Please copy each line below that contains the word "Kurangnya".

:: Information given

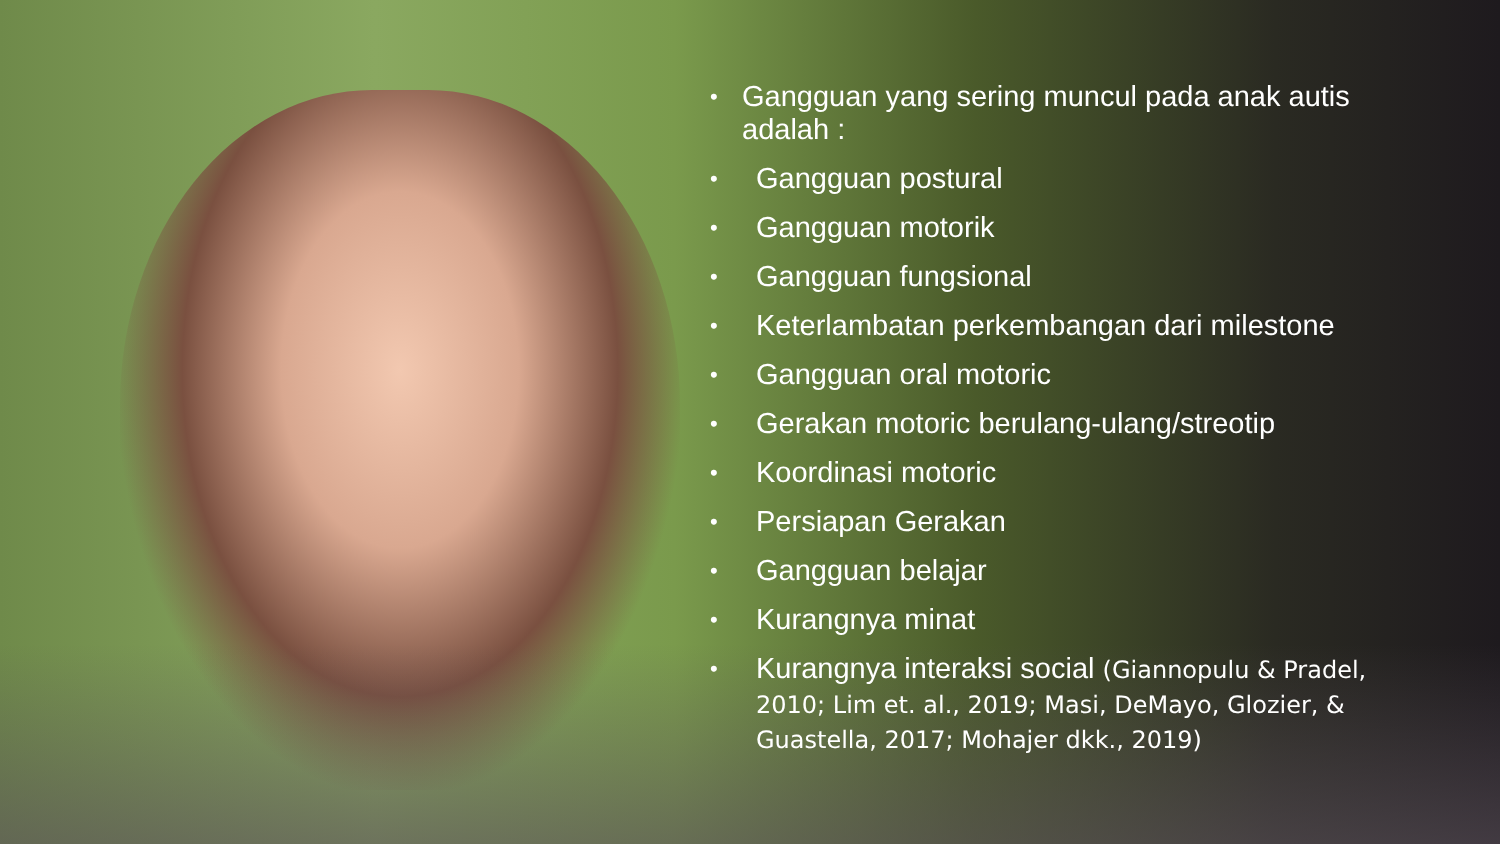• Gangguan yang sering muncul pada anak autis adalah :
• Gangguan postural
• Gangguan motorik
• Gangguan fungsional
• Keterlambatan perkembangan dari milestone
• Gangguan oral motoric
• Gerakan motoric berulang-ulang/streotip
• Koordinasi motoric
• Persiapan Gerakan
• Gangguan belajar
• Kurangnya minat
• Kurangnya interaksi social (Giannopulu & Pradel, 2010; Lim et. al., 2019; Masi, DeMayo, Glozier, & Guastella, 2017; Mohajer dkk., 2019)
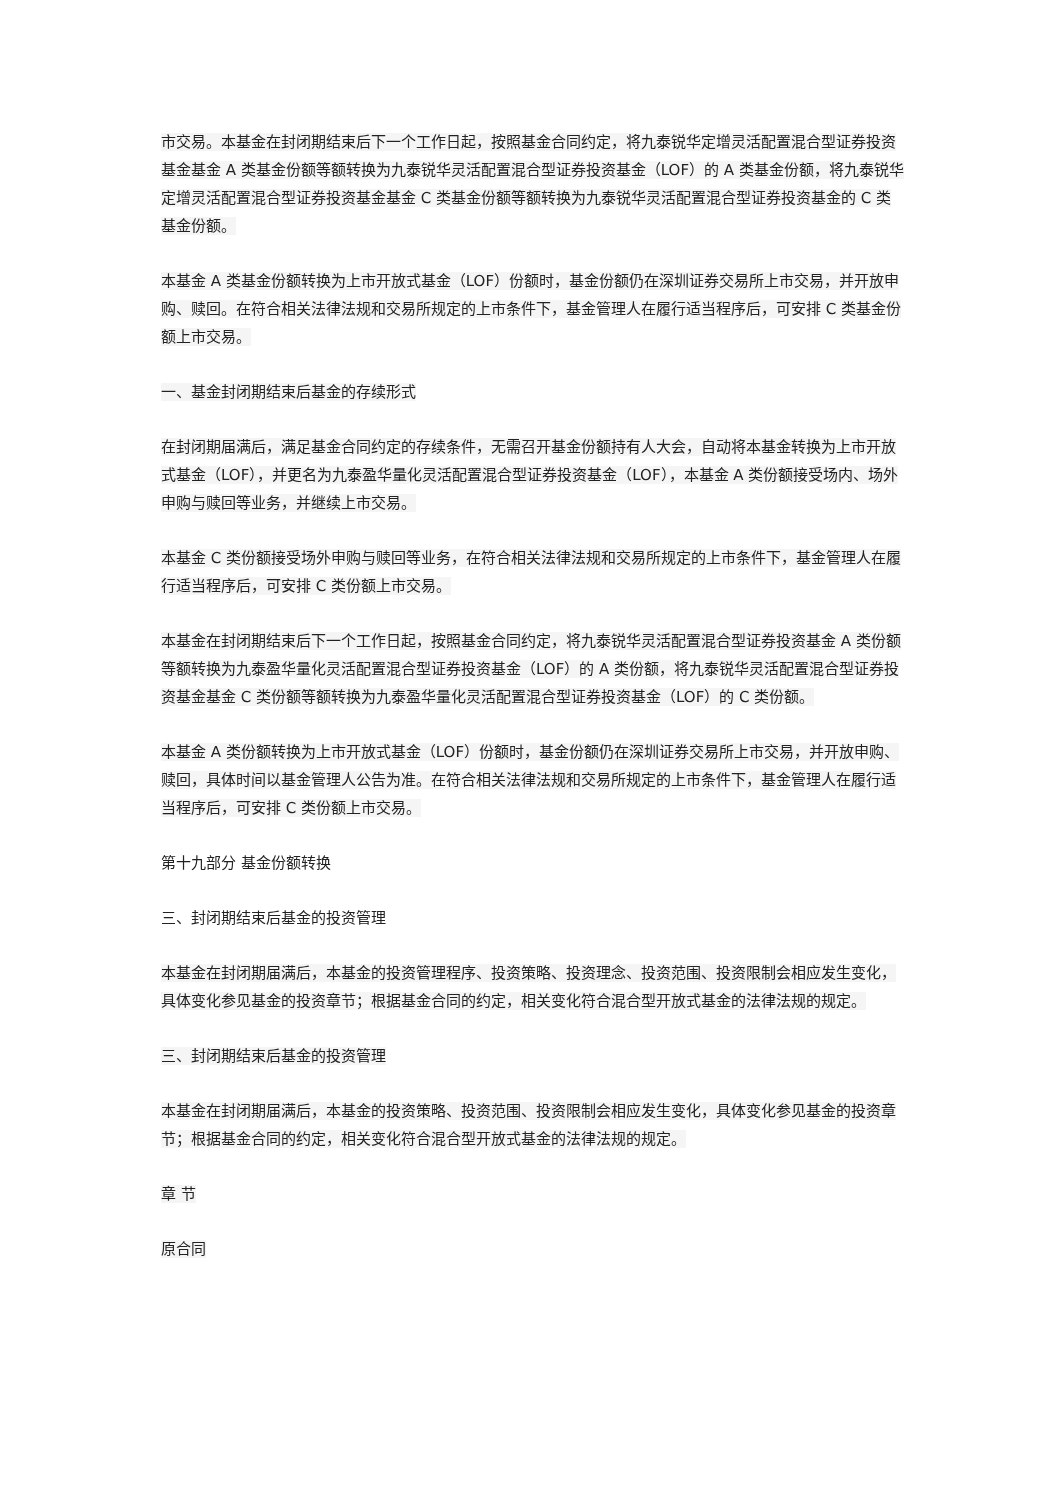市交易。本基金在封闭期结束后下一个工作日起，按照基金合同约定，将九泰锐华定增灵活配置混合型证券投资基金基金 A 类基金份额等额转换为九泰锐华灵活配置混合型证券投资基金（LOF）的 A 类基金份额，将九泰锐华定增灵活配置混合型证券投资基金基金 C 类基金份额等额转换为九泰锐华灵活配置混合型证券投资基金的 C 类基金份额。
本基金 A 类基金份额转换为上市开放式基金（LOF）份额时，基金份额仍在深圳证券交易所上市交易，并开放申购、赎回。在符合相关法律法规和交易所规定的上市条件下，基金管理人在履行适当程序后，可安排 C 类基金份额上市交易。
一、基金封闭期结束后基金的存续形式
在封闭期届满后，满足基金合同约定的存续条件，无需召开基金份额持有人大会，自动将本基金转换为上市开放式基金（LOF），并更名为九泰盈华量化灵活配置混合型证券投资基金（LOF），本基金 A 类份额接受场内、场外申购与赎回等业务，并继续上市交易。
本基金 C 类份额接受场外申购与赎回等业务，在符合相关法律法规和交易所规定的上市条件下，基金管理人在履行适当程序后，可安排 C 类份额上市交易。
本基金在封闭期结束后下一个工作日起，按照基金合同约定，将九泰锐华灵活配置混合型证券投资基金 A 类份额等额转换为九泰盈华量化灵活配置混合型证券投资基金（LOF）的 A 类份额，将九泰锐华灵活配置混合型证券投资基金基金 C 类份额等额转换为九泰盈华量化灵活配置混合型证券投资基金（LOF）的 C 类份额。
本基金 A 类份额转换为上市开放式基金（LOF）份额时，基金份额仍在深圳证券交易所上市交易，并开放申购、赎回，具体时间以基金管理人公告为准。在符合相关法律法规和交易所规定的上市条件下，基金管理人在履行适当程序后，可安排 C 类份额上市交易。
第十九部分 基金份额转换
三、封闭期结束后基金的投资管理
本基金在封闭期届满后，本基金的投资管理程序、投资策略、投资理念、投资范围、投资限制会相应发生变化，具体变化参见基金的投资章节；根据基金合同的约定，相关变化符合混合型开放式基金的法律法规的规定。
三、封闭期结束后基金的投资管理
本基金在封闭期届满后，本基金的投资策略、投资范围、投资限制会相应发生变化，具体变化参见基金的投资章节；根据基金合同的约定，相关变化符合混合型开放式基金的法律法规的规定。
章 节
原合同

::::

**Answer below**.
• Kurangnya minat
• Kurangnya interaksi social (Giannopulu & Pradel, 2010; Lim et. al., 2019; Masi, DeMayo, Glozier, & Guastella, 2017; Mohajer dkk., 2019)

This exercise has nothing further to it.